The whole package styxproto is 2676 in total. I don’t know styxproto too much but if its purpose is simply to parse the messages, proto.cl would be 10% of its line count.

Cool, right?

But it gets even cooler. styx supports the normal 9p2000 version of the 9p protocol. Since the 9p protocol is really that simple, other developers have extended for their purposes. There is a 9p2000.u and a 9p2000.l for unix and linux respectively.

proto.cl technically can support both as long as the message notation follows the same format of 9p. The functions are generated and exported on demand. Double cool, ain’t it?

The even tripler cool is that most of the generated functions are documented. They all have a description that also includes their notation.

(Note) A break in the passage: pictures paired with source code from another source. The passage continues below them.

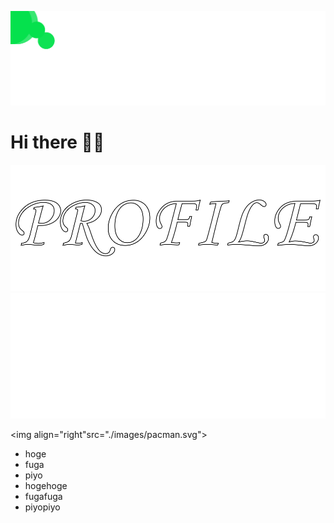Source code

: <p align="center">
  <img src="./images/header.svg">
</p>

# Hi there 👋🏽
![](./images/profile_light.svg#gh-dark-mode-only)
![](./images/profile_dark.svg#gh-light-mode-only)

<img align="right"src="./images/pacman.svg">

- hoge
- fuga
- piyo
- hogehoge
- fugafuga
- piyopiyo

Types can also be specified if wanted in the generator.

Common Lisp and DSLs: a match made in heaven#

I’ve previously created an HTML DSL in 20 lines. It seems as if Common Lisp is really a language made for DSLs.

Regardless, this solution was never intended. I wouldn’t have thought to implement a DSL for message notations in-order to parse messages. But, here we are and I am sticking with solution as it is far better than anything I had imagined.

I plan to release xoripilo into the public domain some day soon but I need to really think about the server/client aspects of the library as well as how to package the project and where to host it; I still don’t use ASDF in any of my projects because I don’t understand it. I think Common Lisp has more potential in this area than any other language by a long shot.

I originally thought this way with a project I had done for a client written entirely in Common Lisp. HTML, CSS, Javascript (beside the libraries) as well as backend in Common Lisp.

There were some goodies there like a regular expression router; a locally bound *user* to avoid refetching the user; weird ways to encrypt user tokens; and a whole lotta other things. As for 9p, I had tried styx in-order to build a filesystem for a chat protocol that originally used HTTP and styx was awkward due to it being written in Go than any issues with the design of the library.

When I say awkward, I really mean awkward. I spent the majority of my time trying to figure out how to write a router for specific files as I didn’t wanna generate and regenerate the filesystem; instead, I wanted a synthetic file system. I went through a week not knowing what to do and eventually gave up.

Expect more Common Lisp goodies in the coming days.